** Start of Text provided **

Parties opt for half-day mediations in employment cases for a variety of reasons. Such mediations are often scheduled in close proximity to hearing dates for summary judgment motions, class certification motions or even arbitrations or trials. Of course, there are other reasons to set a half-day rather than full-day mediation, such as calendaring or travel logistics, finances and strategy.
Pre-mediation telephone conferences between the neutral and counsel can be very helpful in making the most of the half day you will actually spend in session. Ideally, the call will take place after the mediator has had a chance to read the mediation briefs of both the employer and the employee. Separate calls allow for a candid and confidential conversation where the mediator can ask whether there are any client control issues or unusual party dynamics. The mediator can also find out if everyone necessary to a successful resolution will be there. Other areas for exploration in the pre-mediation call may be the presence or absence of insurance and whether there are issues relating to coverage, policy limits, SIRs, etc. The mediator may also want to confirm the amount of the last offer and demand and whether non-monetary relief is being sought.

** End of Text provided **

* [Directions]:
Rewrite the part of the text on half-day mediations that opens with the words containing "Parties opt for" and closes with "finances and strategy.", changing "employment cases" to "contract disputes".

** Start of Data provided **

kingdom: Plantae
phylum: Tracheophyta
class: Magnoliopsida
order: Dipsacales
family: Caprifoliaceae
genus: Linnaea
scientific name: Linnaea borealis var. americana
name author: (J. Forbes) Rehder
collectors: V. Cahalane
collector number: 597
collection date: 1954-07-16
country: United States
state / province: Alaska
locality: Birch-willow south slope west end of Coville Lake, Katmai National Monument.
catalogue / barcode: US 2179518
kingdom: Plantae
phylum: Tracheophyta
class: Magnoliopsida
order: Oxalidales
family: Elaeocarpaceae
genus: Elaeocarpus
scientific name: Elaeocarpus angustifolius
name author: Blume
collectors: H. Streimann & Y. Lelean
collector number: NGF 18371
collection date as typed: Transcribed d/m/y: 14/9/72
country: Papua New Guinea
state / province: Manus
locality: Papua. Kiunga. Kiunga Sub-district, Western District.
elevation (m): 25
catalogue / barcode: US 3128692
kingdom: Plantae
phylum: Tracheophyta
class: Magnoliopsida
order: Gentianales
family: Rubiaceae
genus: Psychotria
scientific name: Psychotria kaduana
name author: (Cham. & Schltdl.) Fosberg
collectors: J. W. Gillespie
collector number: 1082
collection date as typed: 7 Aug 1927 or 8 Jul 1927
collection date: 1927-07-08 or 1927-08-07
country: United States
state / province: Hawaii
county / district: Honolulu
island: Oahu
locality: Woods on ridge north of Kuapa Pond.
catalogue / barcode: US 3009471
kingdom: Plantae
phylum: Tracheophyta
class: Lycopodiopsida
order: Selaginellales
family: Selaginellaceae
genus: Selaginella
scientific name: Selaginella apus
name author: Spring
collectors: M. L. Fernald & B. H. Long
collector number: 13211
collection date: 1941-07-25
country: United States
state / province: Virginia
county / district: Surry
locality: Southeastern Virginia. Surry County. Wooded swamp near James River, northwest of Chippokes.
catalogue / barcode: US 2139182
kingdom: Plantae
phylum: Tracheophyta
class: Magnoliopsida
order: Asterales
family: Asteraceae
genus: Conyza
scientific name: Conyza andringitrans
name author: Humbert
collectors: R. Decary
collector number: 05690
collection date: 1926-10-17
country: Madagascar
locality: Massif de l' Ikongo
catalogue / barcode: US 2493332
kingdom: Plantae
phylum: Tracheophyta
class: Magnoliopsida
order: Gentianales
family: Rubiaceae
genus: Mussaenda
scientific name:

** End of Data provided **

* [Exercise solution]:
Parties opt for half-day mediations in contract disputes for a variety of reasons. Such mediations are often scheduled in close proximity to hearing dates for summary judgment motions, class certification motions or even arbitrations or trials. Of course, there are other reasons to set a half-day rather than full-day mediation, such as calendaring or travel logistics, finances and strategy.